The world is too much with us; late and soon,
Getting and spending, we lay waste our powers;—
Little we see in Nature that is ours;
We have given our hearts away, a sordid boon!
This Sea that bares her bosom to the moon;
The winds that will be howling at all hours,
And are up-gathered now like sleeping flowers;
For this, for everything, we are out of tune;
It moves us not. Great God! I’d rather be
A Pagan suckled in a creed outworn;
So might I, standing on this pleasant lea,
Have glimpses that would make me less forlorn;
Have sight of Proteus rising from the sea;
Or hear old Triton blow his wreathèd horn
I do not  know the Old Testament in the same way that I know Wordsworth, but I bet that ‘O taste and see’ is from the Psalms.
But I don’t want to get caught up on the references. I read the whole of Levertov’s poem through again, and do not look up the Psalm, though I will do that later. Levertov takes the Wordsworth thought about our mechanical, exchange-relation to the world and casually turns it. Nah, William, it’s the other way round. ‘The world is/ not with us enough’. She’s changing the nature of the word ‘ world’,  which is being  influenced by ‘O taste and see’. The world is a thing or series of things we might know by our senses.
Next comes a leap of thought, taking me suddenly into no joke seriousness :
meaning The Lord, meaning
if anything all that lives
to the imagination’s tongue,
I like the bold type, as if taken directly from the poster.

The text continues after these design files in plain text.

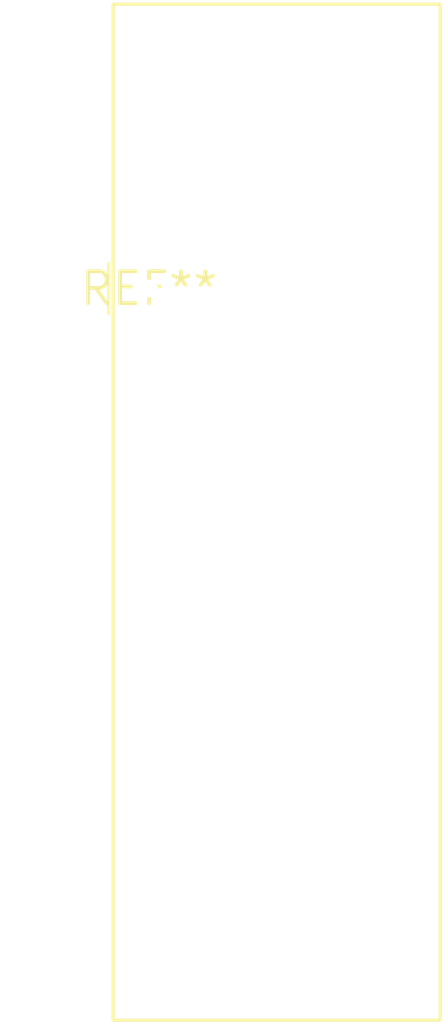
<source format=kicad_pcb>
(kicad_pcb (version 20240108) (generator pcbnew)

  (general
    (thickness 1.6)
  )

  (paper "A4")
  (layers
    (0 "F.Cu" signal)
    (31 "B.Cu" signal)
    (32 "B.Adhes" user "B.Adhesive")
    (33 "F.Adhes" user "F.Adhesive")
    (34 "B.Paste" user)
    (35 "F.Paste" user)
    (36 "B.SilkS" user "B.Silkscreen")
    (37 "F.SilkS" user "F.Silkscreen")
    (38 "B.Mask" user)
    (39 "F.Mask" user)
    (40 "Dwgs.User" user "User.Drawings")
    (41 "Cmts.User" user "User.Comments")
    (42 "Eco1.User" user "User.Eco1")
    (43 "Eco2.User" user "User.Eco2")
    (44 "Edge.Cuts" user)
    (45 "Margin" user)
    (46 "B.CrtYd" user "B.Courtyard")
    (47 "F.CrtYd" user "F.Courtyard")
    (48 "B.Fab" user)
    (49 "F.Fab" user)
    (50 "User.1" user)
    (51 "User.2" user)
    (52 "User.3" user)
    (53 "User.4" user)
    (54 "User.5" user)
    (55 "User.6" user)
    (56 "User.7" user)
    (57 "User.8" user)
    (58 "User.9" user)
  )

  (setup
    (pad_to_mask_clearance 0)
    (pcbplotparams
      (layerselection 0x00010fc_ffffffff)
      (plot_on_all_layers_selection 0x0000000_00000000)
      (disableapertmacros false)
      (usegerberextensions false)
      (usegerberattributes false)
      (usegerberadvancedattributes false)
      (creategerberjobfile false)
      (dashed_line_dash_ratio 12.000000)
      (dashed_line_gap_ratio 3.000000)
      (svgprecision 4)
      (plotframeref false)
      (viasonmask false)
      (mode 1)
      (useauxorigin false)
      (hpglpennumber 1)
      (hpglpenspeed 20)
      (hpglpendiameter 15.000000)
      (dxfpolygonmode false)
      (dxfimperialunits false)
      (dxfusepcbnewfont false)
      (psnegative false)
      (psa4output false)
      (plotreference false)
      (plotvalue false)
      (plotinvisibletext false)
      (sketchpadsonfab false)
      (subtractmaskfromsilk false)
      (outputformat 1)
      (mirror false)
      (drillshape 1)
      (scaleselection 1)
      (outputdirectory "")
    )
  )

  (net 0 "")

  (footprint "LTC-4627Jx" (layer "F.Cu") (at 0 0))

)

</source>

I notice the repetition of ‘meaning’, where the second meaning changes the first.
The lines areasking,What does ‘The Lord’ mean to someone who doesn’t believe in ‘The Lord’?
That’s me: I do not yet know enough about Denise Levertov to know if it is also her. I haven’t looked her up on Wikipedia, didn’t read the book’s intro – though I might, later. But from the two poems of hers I do know well, I know  she’s somehow religious. She describes the numinous, the spiritual. I hate all these words, ‘religious’, ‘numinous’, spiritual’, loaded with their dead-to-me meanings. Yet now, reading again,  I notice that Levertov isn’t letting herself be distracted by those feelings , in fact she is remaking the vocabulary and remaking it so that it is full of new meaning:
If ‘The Lord’ is a kind of code for real experience, she says, it is code for ‘all that lives/to the imaginations tongue.’
Wow – now I’m out of my depth, and feel the deeps below, above me. This is the best of the experience of  poetry. Hurrah! I’ve got years of reading this huge lovely book ahead. But for today, frustratingly, time’s up.

3 thoughts on “Getting to know Denise Levertov

  1. Heather May 22, 2017 / 1:13 pm

    Thank you for introducing me Denise Levertov. I knew nothing of her work but I’m now seeking it out. ‘the imagination’s tongue’ is wonderful.
    I like the mix of Silas interspersed with poems. I think I’m going to like it even more now!

  2. orientikate May 22, 2017 / 10:27 pm

    Oh, I am thrilled to be exploring Levertov with you, too. I know a few of her poems and a little about her and am very partial! We have a massive tome in our prefectural library of her correspondence with a male poet she was very close to (his name for the moment escapes me…). Now you’ve gone and whet my appetite!